Headline not proven. He claimed to do an experiment and didn't find any security hole or any real results, but then blathered on about what might have happened. I can read privacy policies and make up scenarios and so can you, but so what?
And more generally, credit cards have been around a long time. Shouldn't there be more evidence by now if anyone is being harmed by sharing data about consumer purchases?
Credit cards work a little different in Denmark because we have a national debit card called the Dankort which allows for cheap credit and can be combined with other cards like visa or MasterCard.
Anyway, some years ago banks opened for the possibility to get your receipts electronically.
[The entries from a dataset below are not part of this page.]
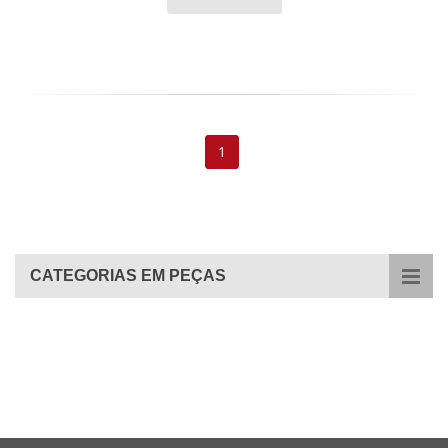
1
CATEGORIAS EM PEÇAS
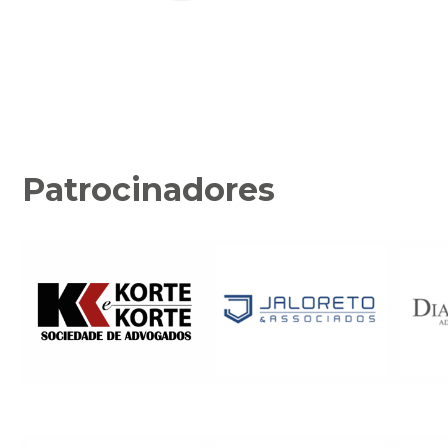
Patrocinadores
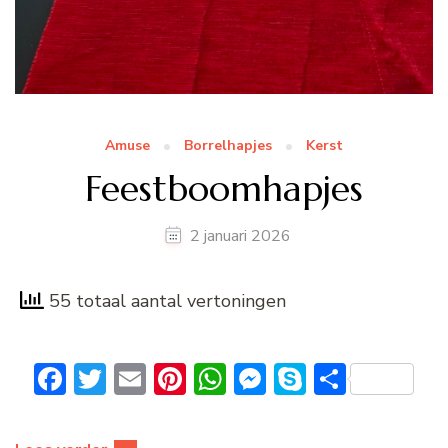
Amuse
Borrelhapjes
Kerst
Feestboomhapjes
2 januari 2026
55 totaal aantal vertoningen
Facebook
Twitter
Email
Pinterest
WhatsApp
Messenger
Skype
Delen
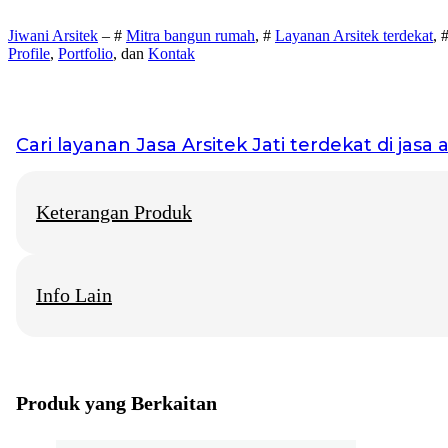
Jiwani Arsitek
– #
Mitra bangun rumah
, #
Layanan Arsitek terdekat
, 
Profile
,
Portfolio
, dan
Kontak
Cari layanan
Jasa Arsitek Jati
terdekat di jasa a
Keterangan Produk
Info Lain
Jiwani Arsitek
– “Jangan hanya memimpikan rumah idaman, mari 
Jasa Arsitek Jati
Info Layanan di beberapa Kota Besar
Produk yang Berkaitan
Jasa Arsitektur Rumah Solo
Konsultan Arsitek Rumah Jogja
Biro Arsitek Rumah Surabaya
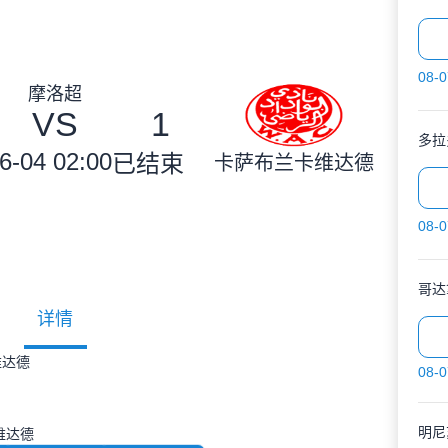
08-0
摩洛超
VS
1
多拉
6-04 02:00
已结束
卡萨布兰卡维达德
08-0
哥达
详情
维达德
08-0
明尼
维达德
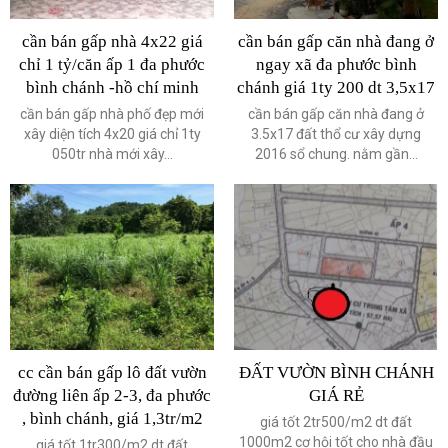
cần bán gấp nhà 4x22 giá
cần bán gấp căn nhà đang ở
chỉ 1 tỷ/căn ấp 1 đa phước
ngay xã đa phước bình
bình chánh -hồ chí minh
chánh giá 1ty 200 dt 3,5x17
cần bán gấp nhà phố đẹp mới
cần bán gấp căn nhà đang ở
xây diện tích 4x20 giá chỉ 1ty
3.5x17 đất thổ cư xây dựng
050tr nhà mới xây...
2016 sổ chung. nằm gần...
cc cần bán gấp lô đất vườn
ĐẤT VƯỜN BÌNH CHÁNH
đường liên ấp 2-3, đa phước
GIÁ RẺ
, bình chánh, giá 1,3tr/m2
giá tốt 2tr500/m2 dt đất
1000m2 cơ hội tốt cho nhà đầu
giá tốt 1tr300/m2 dt đất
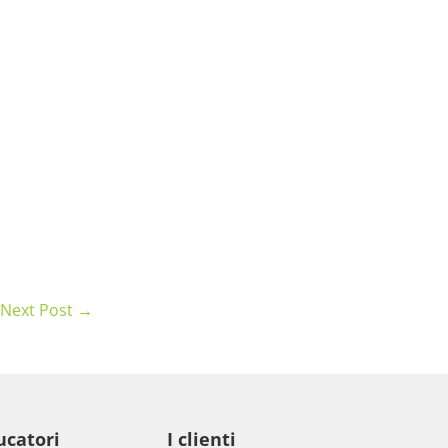
Next Post →
ucatori
I clienti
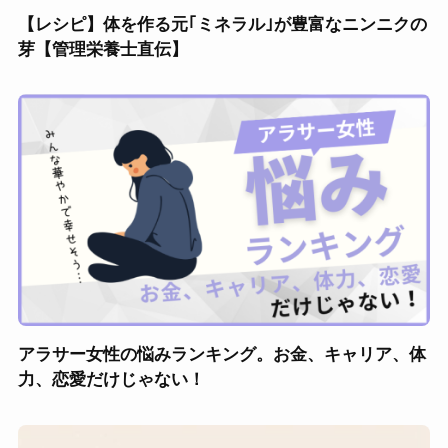
【レシピ】体を作る元｢ミネラル｣が豊富なニンニクの
芽【管理栄養士直伝】
アラサー女性の悩みランキング。お金、キャリア、体
力、恋愛だけじゃない！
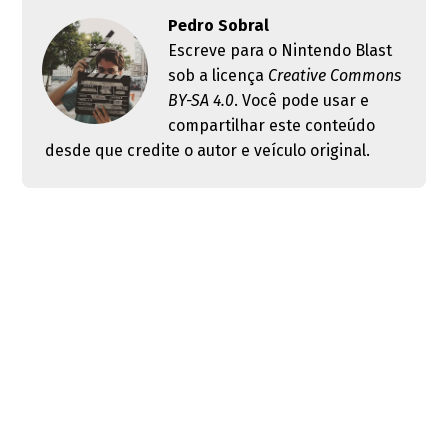
Pedro Sobral
Escreve para o Nintendo Blast
sob a licença
Creative Commons
BY-SA 4.0
. Você pode usar e
compartilhar este conteúdo
desde que credite o autor e veículo original.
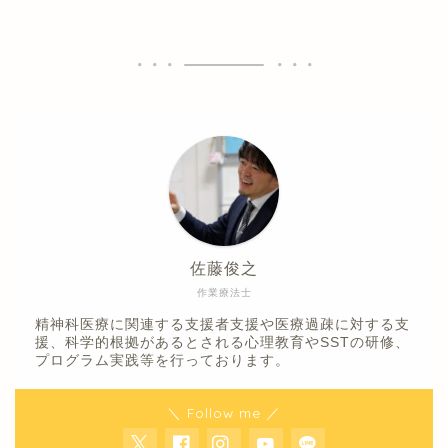
佐藤俊之
作業療法士
精神科医療に関連する支援者支援や医療過疎に対する支
援、科学的根拠があるとされる心理教育やSSTの研修、
プログラム実践等を行っております。
＼ Follow me ／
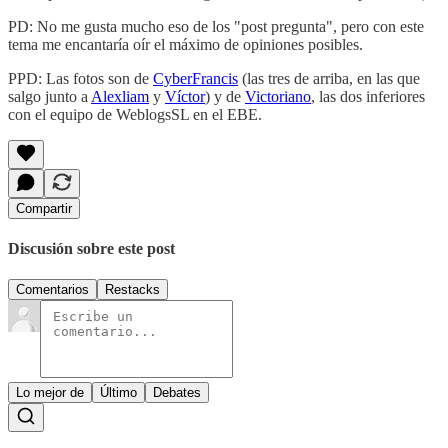
PD: No me gusta mucho eso de los "post pregunta", pero con este
tema me encantaría oír el máximo de opiniones posibles.
PPD: Las fotos son de
CyberFrancis
(las tres de arriba, en las que
salgo junto a
Alexliam
y
Víctor
) y de
Victoriano
, las dos inferiores
con el equipo de WeblogsSL en el EBE.
Compartir
Discusión sobre este post
Comentarios
Restacks
Lo mejor de
Último
Debates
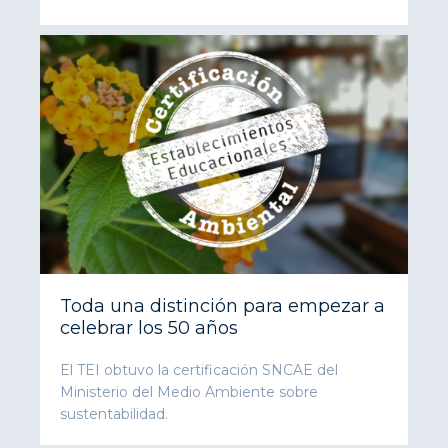
Toda una distinción para empezar a
celebrar los 50 años
El TEI obtuvo la certificación SNCAE del
Ministerio del Medio Ambiente sobre
sustentabilidad.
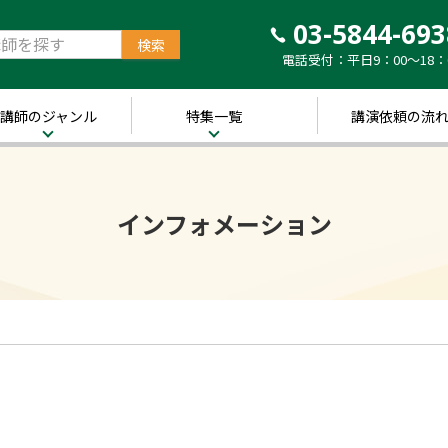
03-5844-693
電話受付：平日9：00～18：
講師のジャンル
特集一覧
講演依頼の流
治・経済
新着！講師ご紹介特
集
営・ビジネス
インフォメーション
～経営の“実践者”が
語る～
講演のできる
修
経営者特集
キル・教養
人的資本経営特集
ャリア・教育
音声メディア“Voic
y”において「10分講
界・トレンド
演チャンネル」特集
ポーツ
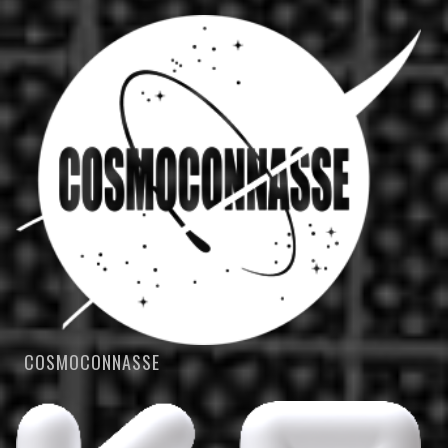
COSMOCONNASSE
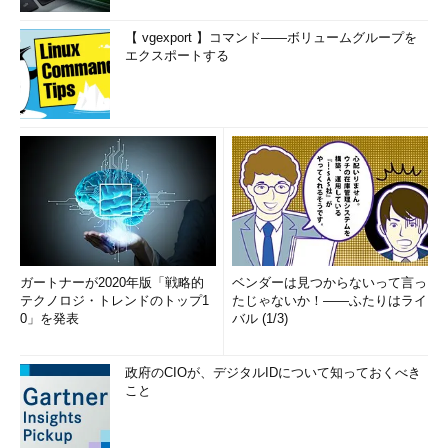
【 vgexport 】コマンド――ボリュームグループを
エクスポートする
ガートナーが2020年版「戦略的
ベンダーは見つからないって言っ
テクノロジ・トレンドのトップ1
たじゃないか！――ふたりはライ
0」を発表
バル (1/3)
政府のCIOが、デジタルIDについて知っておくべき
こと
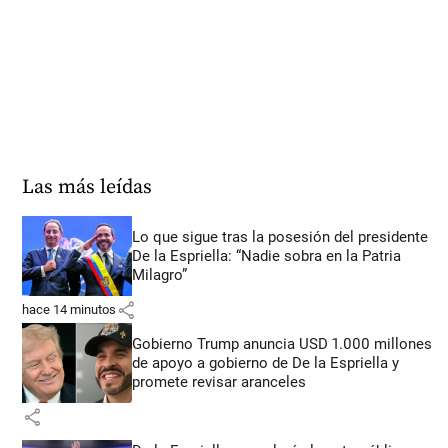
Las más leídas
Lo que sigue tras la posesión del presidente
De la Espriella: “Nadie sobra en la Patria
Milagro”
share
hace 14 minutos
Gobierno Trump anuncia USD 1.000 millones
de apoyo a gobierno de De la Espriella y
promete revisar aranceles
share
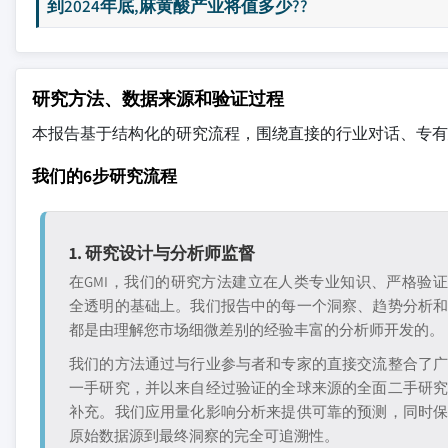
到2024年底,麻黄酸产业将值多少??
研究方法、数据来源和验证过程
本报告基于结构化的研究流程，围绕直接的行业对话、专有
我们的6步研究流程
1. 研究设计与分析师监督
在GMI，我们的研究方法建立在人类专业知识、严格验
全透明的基础上。我们报告中的每一个洞察、趋势分析
都是由理解您市场细微差别的经验丰富的分析师开发的。
我们的方法通过与行业参与者和专家的直接交流整合了
一手研究，并以来自经过验证的全球来源的全面二手研
补充。我们应用量化影响分析来提供可靠的预测，同时
原始数据源到最终洞察的完全可追溯性。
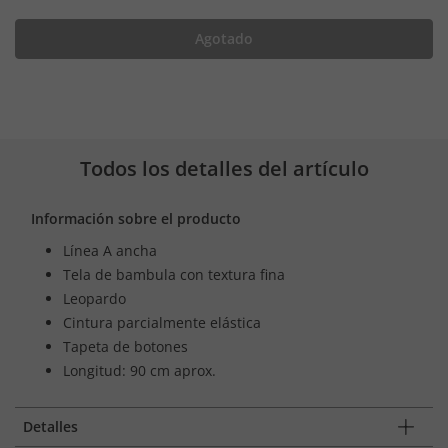
Agotado
Todos los detalles del artículo
Información sobre el producto
Línea A ancha
Tela de bambula con textura fina
Leopardo
Cintura parcialmente elástica
Tapeta de botones
Longitud: 90 cm aprox.
Detalles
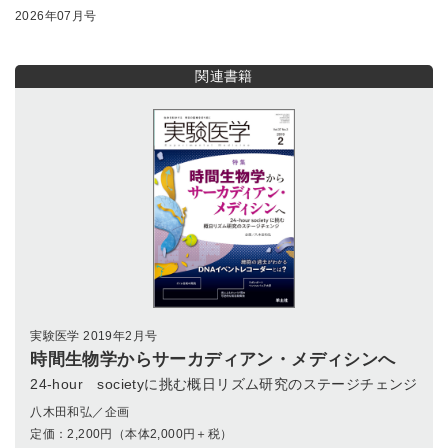
2026年07月号
関連書籍
実験医学 2019年2月号
時間生物学からサーカディアン・メディシンへ
24-hour societyに挑む概日リズム研究のステージチェンジ
八木田和弘／企画
定価：
2,200
円（本体2,000円＋税）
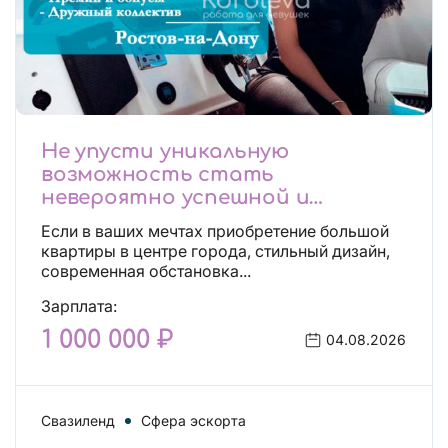
Не упусти уникальную
возможность стать
невероятно успешной и
независимой!
Если в ваших мечтах приобретение большой
квартиры в центре города, стильный дизайн,
современная обстановка...
Зарплата:
1 000 000 ₽
04.08.2026
Свазиленд
Сфера эскорта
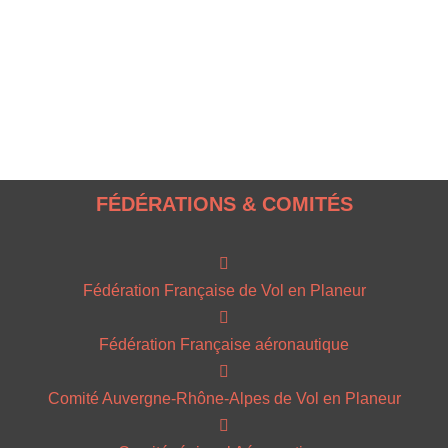
FÉDÉRATIONS & COMITÉS
Fédération Française de Vol en Planeur
Fédération Française aéronautique
Comité Auvergne-Rhône-Alpes de Vol en Planeur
I opted into that, not thinking about privacy at the time, and they certainly have the data to track us in ways we that make Facebook look harmless, because Facebook doesn’t know your pharmacy purchase history.
I’ve never seen an impact of this that I was aware of, so maybe banks don’t actually use the data. It’s certainly not their business model to sell advertising, but who knows.
Every single purchase line by line is recorded by many companies. And the security is absolutely terrible over all. If you don't care if your spending habits are shared that is fine. I don't want my data hacked further
This article is severely deficient and written to draw clicks.
It doesn't go far enough (or at all, really) to explain that the credit card issuer doesn't see the data. They see a transaction amount. There's no banana.
The current top comment about Google linking online to B&M purchases isn't a leak of privacy: it's strictly private both to Google and the merchant. You are being tracked, but not in a privacy-revealing way, just in an uber-annoying I'm-still-being-targetted so-it's-creepy-and-annoying way.
That retail merchants are tracking you is a huge, huge problem. The CC facilitates this by linking all your purchases into a single history, but it isn't the CC per se that is the problem. eg the store's own rewards card specifically does this. They don't even care if you give your actual PII up to signup for the rewards card, all they care about is that they can [even anonymously] identify the purchase stream tied to an individual.
They should go to length to better distinguish this problem because then they can get to the fact that every Apple Pay transaction is tokenized and not linkable to prior or future Apple Pay transactions.
Companies need to start thinking of this less in the lens of "evil" and more principle of least astonishment. Would users be surprised and angry to learn you do this? Then don't.